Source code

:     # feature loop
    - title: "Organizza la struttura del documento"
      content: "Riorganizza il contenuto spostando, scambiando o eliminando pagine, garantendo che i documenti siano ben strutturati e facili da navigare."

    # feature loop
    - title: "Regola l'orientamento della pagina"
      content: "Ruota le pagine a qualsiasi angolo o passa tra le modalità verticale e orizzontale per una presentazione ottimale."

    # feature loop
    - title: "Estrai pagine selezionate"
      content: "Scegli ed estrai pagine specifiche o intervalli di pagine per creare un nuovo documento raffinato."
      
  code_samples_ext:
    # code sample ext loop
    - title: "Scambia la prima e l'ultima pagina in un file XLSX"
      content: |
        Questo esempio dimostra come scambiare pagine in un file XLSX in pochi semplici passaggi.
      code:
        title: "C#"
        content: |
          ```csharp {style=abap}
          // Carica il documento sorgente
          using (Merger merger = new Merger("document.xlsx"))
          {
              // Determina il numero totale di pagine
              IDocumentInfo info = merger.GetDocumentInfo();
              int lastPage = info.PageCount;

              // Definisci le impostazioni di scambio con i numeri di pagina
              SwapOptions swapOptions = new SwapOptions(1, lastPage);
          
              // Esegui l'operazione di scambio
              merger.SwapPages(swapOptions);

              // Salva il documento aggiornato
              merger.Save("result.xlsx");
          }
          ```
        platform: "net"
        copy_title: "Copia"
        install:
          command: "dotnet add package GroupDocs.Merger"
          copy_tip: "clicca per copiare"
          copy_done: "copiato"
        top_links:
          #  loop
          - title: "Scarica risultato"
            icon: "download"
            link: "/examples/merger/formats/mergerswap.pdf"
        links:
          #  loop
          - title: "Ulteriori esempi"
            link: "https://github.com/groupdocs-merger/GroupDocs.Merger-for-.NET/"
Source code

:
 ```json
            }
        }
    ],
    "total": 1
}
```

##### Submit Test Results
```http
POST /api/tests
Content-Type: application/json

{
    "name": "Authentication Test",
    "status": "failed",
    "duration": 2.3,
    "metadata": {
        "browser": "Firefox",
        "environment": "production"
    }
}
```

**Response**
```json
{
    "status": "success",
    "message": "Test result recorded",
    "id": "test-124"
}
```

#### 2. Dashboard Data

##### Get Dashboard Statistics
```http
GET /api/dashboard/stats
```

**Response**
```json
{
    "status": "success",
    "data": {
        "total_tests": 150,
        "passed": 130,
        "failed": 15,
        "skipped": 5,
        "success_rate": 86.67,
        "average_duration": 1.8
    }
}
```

To do: Every line of the listing above is to be repeated exactly as written.

Exercise response:
Source code

:     # feature loop
    - title: "Organizza la struttura del documento"
      content: "Riorganizza il contenuto spostando, scambiando o eliminando pagine, garantendo che i documenti siano ben strutturati e facili da navigare."

    # feature loop
    - title: "Regola l'orientamento della pagina"
      content: "Ruota le pagine a qualsiasi angolo o passa tra le modalità verticale e orizzontale per una presentazione ottimale."

    # feature loop
    - title: "Estrai pagine selezionate"
      content: "Scegli ed estrai pagine specifiche o intervalli di pagine per creare un nuovo documento raffinato."
      
  code_samples_ext:
    # code sample ext loop
    - title: "Scambia la prima e l'ultima pagina in un file XLSX"
      content: |
        Questo esempio dimostra come scambiare pagine in un file XLSX in pochi semplici passaggi.
      code:
        title: "C#"
        content: |
          ```csharp {style=abap}
          // Carica il documento sorgente
          using (Merger merger = new Merger("document.xlsx"))
          {
              // Determina il numero totale di pagine
              IDocumentInfo info = merger.GetDocumentInfo();
              int lastPage = info.PageCount;

              // Definisci le impostazioni di scambio con i numeri di pagina
              SwapOptions swapOptions = new SwapOptions(1, lastPage);
          
              // Esegui l'operazione di scambio
              merger.SwapPages(swapOptions);

              // Salva il documento aggiornato
              merger.Save("result.xlsx");
          }
          ```
        platform: "net"
        copy_title: "Copia"
        install:
          command: "dotnet add package GroupDocs.Merger"
          copy_tip: "clicca per copiare"
          copy_done: "copiato"
        top_links:
          #  loop
          - title: "Scarica risultato"
            icon: "download"
            link: "/examples/merger/formats/mergerswap.pdf"
        links:
          #  loop
          - title: "Ulteriori esempi"
            link: "https://github.com/groupdocs-merger/GroupDocs.Merger-for-.NET/"
Source code

:
 ```json
            }
        }
    ],
    "total": 1
}
```

##### Submit Test Results
```http
POST /api/tests
Content-Type: application/json

{
    "name": "Authentication Test",
    "status": "failed",
    "duration": 2.3,
    "metadata": {
        "browser": "Firefox",
        "environment": "production"
    }
}
```

**Response**
```json
{
    "status": "success",
    "message": "Test result recorded",
    "id": "test-124"
}
```

#### 2. Dashboard Data

##### Get Dashboard Statistics
```http
GET /api/dashboard/stats
```

**Response**
```json
{
    "status": "success",
    "data": {
        "total_tests": 150,
        "passed": 130,
        "failed": 15,
        "skipped": 5,
        "success_rate": 86.67,
        "average_duration": 1.8
    }
}
```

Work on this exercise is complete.